Low stock utilisation. Each coach makes six one-way trips per week, i.e around 550 miles per day. A MkIII in an HST set can do one and a half round trips between London and Edinburgh, that’s 1,000 per day. Also, a sleeper coach can carry 24 passengers, while an HST standard coach carries 70 or more. So while a sleeper passenger will pay more per mile for their journey, overall a sleeper train generates far less revenue per mile than an InterCity day train
The result is that the sleeper services require a huge level of subsidy. Estimates vary, but a figure of £50 per sleeper passenger to Scotland is probable. The main towns served by the Scottish sleepers (Glasgow, Edinburgh, Aberdeen and Inverness) have plenty of day trains and air services to London, and my impression is that most customers are well-healed tourists rather than residents of inaccessible Scottish towns. How the Scottish government managed to come up with a reasonable business case for new stock is a mystery, and it’s notable that there is no talk of new stock for the Penzance sleeper.
Of course I wish the new services every success, and long may it be possible to board a train in Euston, have a couple of drinks in the bar, chat to other passengers, and then grab a few hours sleep. Waking up half way up the West Highland line and pulling up the blind to see the highlands rolling past is a special pleasure. A word of warning; on business trip to Aberdeen I was semi naked and having a shave when the train stopped. I pulled up the blind to check where we were – it was Arbroath – to see that the opposite platform was full of school girls, looking at me. The blind went back down quickly!
PS: Barrie mentions the Taunton sleeper fire. One of the reasons people died is that many of the coach doors had been locked. This was said to be for “security”, though there were those who said that the attendants liked to be at the only unlocked door in order to receive a tip from passengers leaving the train. The incident left a bad stain on BR’s reputation.

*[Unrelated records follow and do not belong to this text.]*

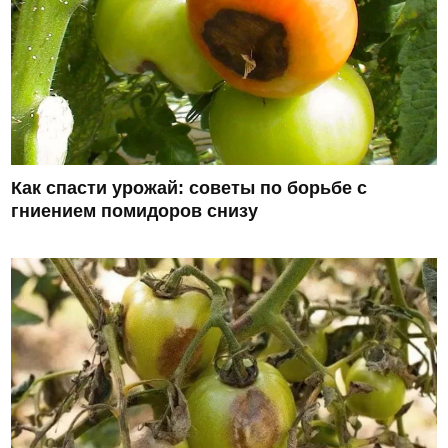
Как спасти урожай: советы по борьбе с
гниением помидоров снизу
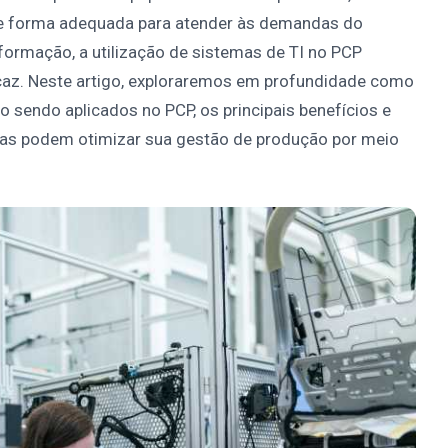
de forma adequada para atender às demandas do
ormação, a utilização de sistemas de TI no PCP
caz. Neste artigo, exploraremos em profundidade como
 sendo aplicados no PCP, os principais benefícios e
s podem otimizar sua gestão de produção por meio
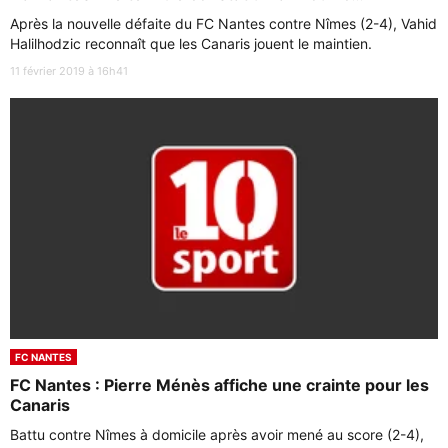
Après la nouvelle défaite du FC Nantes contre Nîmes (2-4), Vahid
Halilhodzic reconnaît que les Canaris jouent le maintien.
11 février 2019 à 16h41
FC NANTES
FC Nantes : Pierre Ménès affiche une crainte pour les
Canaris
Battu contre Nîmes à domicile après avoir mené au score (2-4),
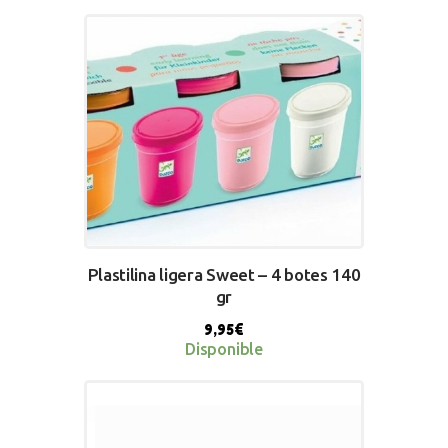
Plastilina ligera Sweet – 4 botes 140
gr
9,95
€
Disponible
BUY NOW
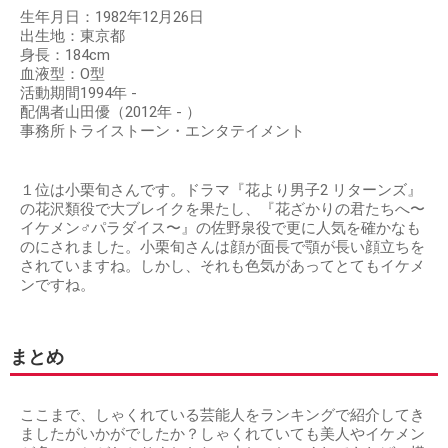
生年月日：1982年12月26日
出生地：東京都
身長：184cm
血液型：O型
活動期間1994年 -
配偶者山田優（2012年 - ）
事務所トライストーン・エンタテイメント
１位は小栗旬さんです。ドラマ『花より男子2 リターンズ』
の花沢類役で大ブレイクを果たし、『花ざかりの君たちへ〜
イケメン♂パラダイス〜』の佐野泉役で更に人気を確かなも
のにされました。小栗旬さんは顔が面長で顎が長い顔立ちを
されていますね。しかし、それも色気があってとてもイケメ
ンですね。
まとめ
ここまで、しゃくれている芸能人をランキングで紹介してき
ましたがいかがでしたか？しゃくれていても美人やイケメン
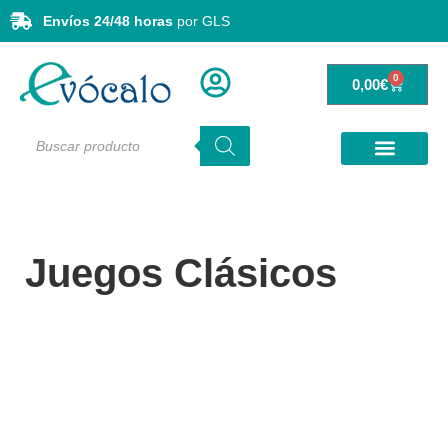
Envíos 24/48 horas
por GLS
0
0,00
€
Juegos Clásicos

Thank you Nick for sharing your views on the sleeper. Interestingly I was talking with someone recently who are off to Arbroath and thought the length of time by day services was long and that actually the sleeper would be an attractive option.
Re the Taunton sleeper I didn’t go into too much detail in the blog but yes your right about the locked doors but also the simple pressure ventilation system was a major contributor to the distribution of carbon monoxide.
Simon Kemp says
The fascinating British Rail publicity leaflet for Sleeper travel, which quotes supplements of 55/- for using a single berth cabin, and 35/- for using a twin berth cabin, must date from the very early 1970’s. After all, the United Kingdom finally got around to adopting a decimal currency in 1971!
It was Simon. I have had it in a scrap book I made up when I was a boy.
The DfT published an interesting document recently.
Among many interesting details you’ll find in table 2.15 that the subsidy per sleeper passenger in 2016-7 was £92.30. Because of the length of sleeper journeys (400 – 500 miles) the subsidy per passenger-km was 14p., which is actually lower than ScotRail, Wales, Merseyside and Northern, though far higher than most Englsh regions.
Alan Bedford says
Sadly there have never been sleeper trains through the channel tunnel to European cities!